Rename "Tag der offenen Tür" to "Theaterfest" everywhere in the items below. Keep every other line as it is.
======== DATA SHOWN ========
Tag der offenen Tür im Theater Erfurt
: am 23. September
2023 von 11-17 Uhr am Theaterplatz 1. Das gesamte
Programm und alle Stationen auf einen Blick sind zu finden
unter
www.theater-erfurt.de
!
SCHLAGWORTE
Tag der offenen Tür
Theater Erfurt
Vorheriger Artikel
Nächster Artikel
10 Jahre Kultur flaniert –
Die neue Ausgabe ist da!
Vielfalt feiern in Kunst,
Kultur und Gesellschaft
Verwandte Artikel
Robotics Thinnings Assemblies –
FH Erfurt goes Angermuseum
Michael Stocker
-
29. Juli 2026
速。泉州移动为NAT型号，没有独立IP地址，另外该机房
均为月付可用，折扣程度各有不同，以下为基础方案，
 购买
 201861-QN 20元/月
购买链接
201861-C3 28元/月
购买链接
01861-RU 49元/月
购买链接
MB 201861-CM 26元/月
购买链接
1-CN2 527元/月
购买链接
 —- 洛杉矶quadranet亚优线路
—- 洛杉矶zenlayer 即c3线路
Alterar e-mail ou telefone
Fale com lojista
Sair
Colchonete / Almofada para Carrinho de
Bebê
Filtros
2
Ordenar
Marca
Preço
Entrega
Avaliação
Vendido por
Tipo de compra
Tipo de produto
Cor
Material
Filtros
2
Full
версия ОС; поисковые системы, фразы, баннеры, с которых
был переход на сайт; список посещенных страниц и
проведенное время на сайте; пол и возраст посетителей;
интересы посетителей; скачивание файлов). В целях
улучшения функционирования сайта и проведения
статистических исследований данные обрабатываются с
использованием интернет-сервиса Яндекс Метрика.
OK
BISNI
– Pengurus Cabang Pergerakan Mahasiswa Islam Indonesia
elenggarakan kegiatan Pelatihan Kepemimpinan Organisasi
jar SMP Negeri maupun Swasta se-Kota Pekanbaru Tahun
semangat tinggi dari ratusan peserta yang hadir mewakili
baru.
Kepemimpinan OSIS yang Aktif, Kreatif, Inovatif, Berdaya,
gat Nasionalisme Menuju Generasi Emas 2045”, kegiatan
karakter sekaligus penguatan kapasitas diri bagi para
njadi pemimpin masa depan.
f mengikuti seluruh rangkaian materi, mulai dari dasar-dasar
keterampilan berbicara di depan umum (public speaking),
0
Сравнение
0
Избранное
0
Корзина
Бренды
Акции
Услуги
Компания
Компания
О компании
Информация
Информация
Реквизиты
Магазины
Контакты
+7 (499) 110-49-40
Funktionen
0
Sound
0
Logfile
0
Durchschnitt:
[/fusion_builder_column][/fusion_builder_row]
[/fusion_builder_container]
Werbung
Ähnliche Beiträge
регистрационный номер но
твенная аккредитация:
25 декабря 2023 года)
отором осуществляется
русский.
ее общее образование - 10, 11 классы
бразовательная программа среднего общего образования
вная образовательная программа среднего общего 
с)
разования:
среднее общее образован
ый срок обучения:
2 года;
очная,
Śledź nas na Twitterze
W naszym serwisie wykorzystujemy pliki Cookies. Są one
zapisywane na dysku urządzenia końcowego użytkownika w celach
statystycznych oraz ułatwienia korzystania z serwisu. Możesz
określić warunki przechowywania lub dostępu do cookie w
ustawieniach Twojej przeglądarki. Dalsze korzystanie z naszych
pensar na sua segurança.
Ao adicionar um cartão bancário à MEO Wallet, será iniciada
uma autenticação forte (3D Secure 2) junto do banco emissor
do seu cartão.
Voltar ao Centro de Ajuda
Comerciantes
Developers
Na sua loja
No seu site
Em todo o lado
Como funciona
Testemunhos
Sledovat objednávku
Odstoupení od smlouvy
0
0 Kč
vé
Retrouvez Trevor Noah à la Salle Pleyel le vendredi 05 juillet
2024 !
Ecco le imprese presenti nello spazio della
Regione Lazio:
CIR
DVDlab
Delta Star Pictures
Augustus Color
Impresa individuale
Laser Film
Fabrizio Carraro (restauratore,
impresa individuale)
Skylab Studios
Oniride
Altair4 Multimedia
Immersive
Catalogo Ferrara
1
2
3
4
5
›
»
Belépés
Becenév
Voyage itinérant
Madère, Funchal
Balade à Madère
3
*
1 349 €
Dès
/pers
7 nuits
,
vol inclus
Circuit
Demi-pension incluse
========
● YOUR RESPONSE
Theaterfest im Theater Erfurt
: am 23. September
2023 von 11-17 Uhr am Theaterplatz 1. Das gesamte
Programm und alle Stationen auf einen Blick sind zu finden
unter
www.theater-erfurt.de
!
SCHLAGWORTE
Theaterfest
Theater Erfurt
Vorheriger Artikel
Nächster Artikel
10 Jahre Kultur flaniert –
Die neue Ausgabe ist da!
Vielfalt feiern in Kunst,
Kultur und Gesellschaft
Verwandte Artikel
Robotics Thinnings Assemblies –
FH Erfurt goes Angermuseum
Michael Stocker
-
29. Juli 2026
速。泉州移动为NAT型号，没有独立IP地址，另外该机房
均为月付可用，折扣程度各有不同，以下为基础方案，
 购买
 201861-QN 20元/月
购买链接
201861-C3 28元/月
购买链接
01861-RU 49元/月
购买链接
MB 201861-CM 26元/月
购买链接
1-CN2 527元/月
购买链接
 —- 洛杉矶quadranet亚优线路
—- 洛杉矶zenlayer 即c3线路
Alterar e-mail ou telefone
Fale com lojista
Sair
Colchonete / Almofada para Carrinho de
Bebê
Filtros
2
Ordenar
Marca
Preço
Entrega
Avaliação
Vendido por
Tipo de compra
Tipo de produto
Cor
Material
Filtros
2
Full
версия ОС; поисковые системы, фразы, баннеры, с которых
был переход на сайт; список посещенных страниц и
проведенное время на сайте; пол и возраст посетителей;
интересы посетителей; скачивание файлов). В целях
улучшения функционирования сайта и проведения
статистических исследований данные обрабатываются с
использованием интернет-сервиса Яндекс Метрика.
OK
BISNI
– Pengurus Cabang Pergerakan Mahasiswa Islam Indonesia
elenggarakan kegiatan Pelatihan Kepemimpinan Organisasi
jar SMP Negeri maupun Swasta se-Kota Pekanbaru Tahun
semangat tinggi dari ratusan peserta yang hadir mewakili
baru.
Kepemimpinan OSIS yang Aktif, Kreatif, Inovatif, Berdaya,
gat Nasionalisme Menuju Generasi Emas 2045”, kegiatan
karakter sekaligus penguatan kapasitas diri bagi para
njadi pemimpin masa depan.
f mengikuti seluruh rangkaian materi, mulai dari dasar-dasar
keterampilan berbicara di depan umum (public speaking),
0
Сравнение
0
Избранное
0
Корзина
Бренды
Акции
Услуги
Компания
Компания
О компании
Информация
Информация
Реквизиты
Магазины
Контакты
+7 (499) 110-49-40
Funktionen
0
Sound
0
Logfile
0
Durchschnitt:
[/fusion_builder_column][/fusion_builder_row]
[/fusion_builder_container]
Werbung
Ähnliche Beiträge
регистрационный номер но
твенная аккредитация:
25 декабря 2023 года)
отором осуществляется
русский.
ее общее образование - 10, 11 классы
бразовательная программа среднего общего образования
вная образовательная программа среднего общего 
с)
разования:
среднее общее образован
ый срок обучения:
2 года;
очная,
Śledź nas na Twitterze
W naszym serwisie wykorzystujemy pliki Cookies. Są one
zapisywane na dysku urządzenia końcowego użytkownika w celach
statystycznych oraz ułatwienia korzystania z serwisu. Możesz
określić warunki przechowywania lub dostępu do cookie w
ustawieniach Twojej przeglądarki. Dalsze korzystanie z naszych
pensar na sua segurança.
Ao adicionar um cartão bancário à MEO Wallet, será iniciada
uma autenticação forte (3D Secure 2) junto do banco emissor
do seu cartão.
Voltar ao Centro de Ajuda
Comerciantes
Developers
Na sua loja
No seu site
Em todo o lado
Como funciona
Testemunhos
Sledovat objednávku
Odstoupení od smlouvy
0
0 Kč
vé
Retrouvez Trevor Noah à la Salle Pleyel le vendredi 05 juillet
2024 !
Ecco le imprese presenti nello spazio della
Regione Lazio:
CIR
DVDlab
Delta Star Pictures
Augustus Color
Impresa individuale
Laser Film
Fabrizio Carraro (restauratore,
impresa individuale)
Skylab Studios
Oniride
Altair4 Multimedia
Immersive
Catalogo Ferrara
1
2
3
4
5
›
»
Belépés
Becenév
Voyage itinérant
Madère, Funchal
Balade à Madère
3
*
1 349 €
Dès
/pers
7 nuits
,
vol inclus
Circuit
Demi-pension incluse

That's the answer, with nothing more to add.